→ WORK REQUEST 1
Transcribe the part of the passage on American isolationism before World War II starting with "One of the fascinating" and going on through "more isolationist party.".
→ WORK REQUEST 2
According to the passage on American isolationism before World War II, why is it easy to forget how strongly Americans opposed entering that war? Answer in one to three sentences.
→ WORK REQUEST 3
Take the passage on American isolationism before World War II further, continuing from its last sentence.

→ PASSAGE FOR REVIEW
────

One of the fascinating things about the Republican Party today is the growing fracture over our military operations in Iraq and Afghanistan. Contrast this to the lead up to the Iraq war in 2003, which saw a united Republican Party standing behind their president against a Democratic Party caught between its Vietnam era anti-war wing and the "New Democrats" of the Bill Clinton era. The attitudes to the two parties to foreign interventions have gone in cycles over the past two decades. In the early twentieth century, up until the Cold War, the Republican Party was consistently the more isolationist party.
With World War II held up today by both parties as the "good war," it is difficult to appreciate how strong the opposition was to American entrance was. The Republicans were against it as were most Democrats. President Franklin Roosevelt supported the war, but was a highly isolated political figure. It is easy to forget these facts, because the isolationist party in America mysteriously collapsed over the course of a single day, December 7, 1941, leaving an America that supported war not just with Japan, but with Germany even though they did not attack us.
There was strong Jewish support for the war, certainly far above the general American population, before Pearl Harbor. This was hardly an unmixed blessing for Roosevelt. For all the hindsight talk about how American Jewry sold out Jews in Europe during the Holocaust, it is important to understand how difficult a situation the Jewish community was in. Jews knew that Roosevelt was the best man they could reasonably hope for and that he was going out on a limb politically and legally to aid the British war effort against Nazi Germany. The most counter productive thing they could do was to openly lobby for such actions, making it "the Jew's war."
As it should surprise no one there were isolationist Jews. For example we have the Communist affiliated Jewish People's Committee led by Rabbi Moses Miller, Ben Gold and William Weiner. We have a pamphlet, A Jew Looks at the War, by Miller, written in 1940. Miller declares:
The American people do not want to get involved in this war. They were fooled once before by nice phrases. And it was a costly mistake. Thousands of America's finest youth were killed in that war. The American people want no more of such bloodshed.

────

→ Recorded data
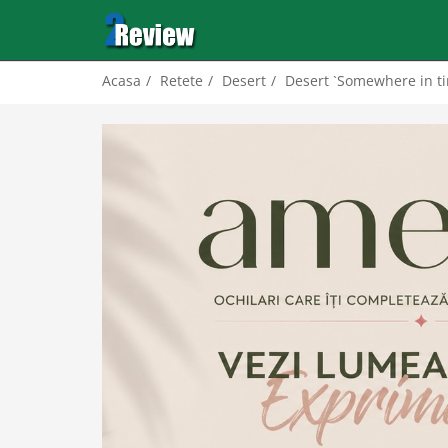
Acasa
Retete
Desert
Desert `Somewhere in t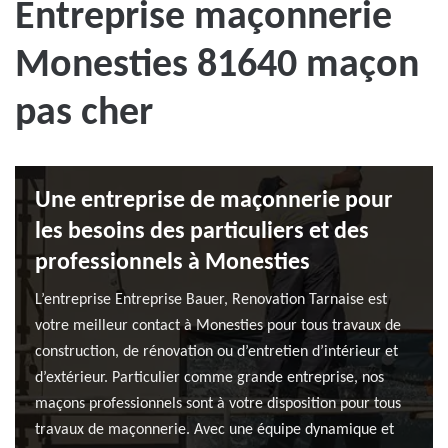
Entreprise maçonnerie
Monesties 81640 maçon
pas cher
Une entreprise de maçonnerie pour
les besoins des particuliers et des
professionnels à Monesties
L’entreprise Entreprise Bauer, Renovation Tarnaise est
votre meilleur contact à Monesties pour tous travaux de
construction, de rénovation ou d’entretien d’intérieur et
d’extérieur. Particulier comme grande entreprise, nos
maçons professionnels sont à votre disposition pour tous
travaux de maçonnerie. Avec une équipe dynamique et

────

→ EXERCISE OUTPUT 1
One of the fascinating things about the Republican Party today is the growing fracture over our military operations in Iraq and Afghanistan. Contrast this to the lead up to the Iraq war in 2003, which saw a united Republican Party standing behind their president against a Democratic Party caught between its Vietnam era anti-war wing and the "New Democrats" of the Bill Clinton era. The attitudes to the two parties to foreign interventions have gone in cycles over the past two decades. In the early twentieth century, up until the Cold War, the Republican Party was consistently the more isolationist party.

→ EXERCISE OUTPUT 2
It is easy to forget because the isolationist party in America collapsed in a single day, December 7, 1941. That collapse left an America that supported war not only with Japan but also with Germany, even though Germany had not attacked.

→ EXERCISE OUTPUT 3
The Jewish people of America likewise are against this war. The Jewish people do not want one single American young man to lose his life over there. The Jewish people know that War No. 1. did not solve the Jewish problem but created a Versailles Treaty, created a Hitler, and led to War No. 2 which can only create an even worse Versailles, more Jewish suffering, and can only lead to War No. 3. The Jews of America therefore join with all of the American people in demanding that America stay out of this war. (Pg. 30.)
This pamphlet was written before the invasion of the Soviet Union so I would be curious as to how that might have effected Miller's views.
Miller main concern was anti-Semitism. I am certainly willing to accept that he believed what he was saying, though his arguments, particularly in hindsight, appear rather ironic. For example, at one point in the pamphlet, he quotes Rev. Asher Perlzweig of the British section of the World Zionist Congress as saying that if the war were to continue for another year a million Jews would starve to death in Poland. Miller took Nazi anti-Semitism as a given and assumed that they would do nothing to protect Jews and that as long as the war went on, Jews would disproportionately suffer from the natural depredations of war like starvation and disease. The possibility that the Nazi leadership had a "Final Solution" planned never entered his mind as the possibility failed to register with just about everyone else.
In thinking about American involvement in World War II, I must admit a conflict. Obviously if the United States had not fought against Hitler, I, as the grandchild of Hungarian Holocaust survivors, would not be here today. For that matter, American action saved European Civilization. That does not mean that it was in the interest of the United States to have fought this war at the cost of over a half a million servicemen.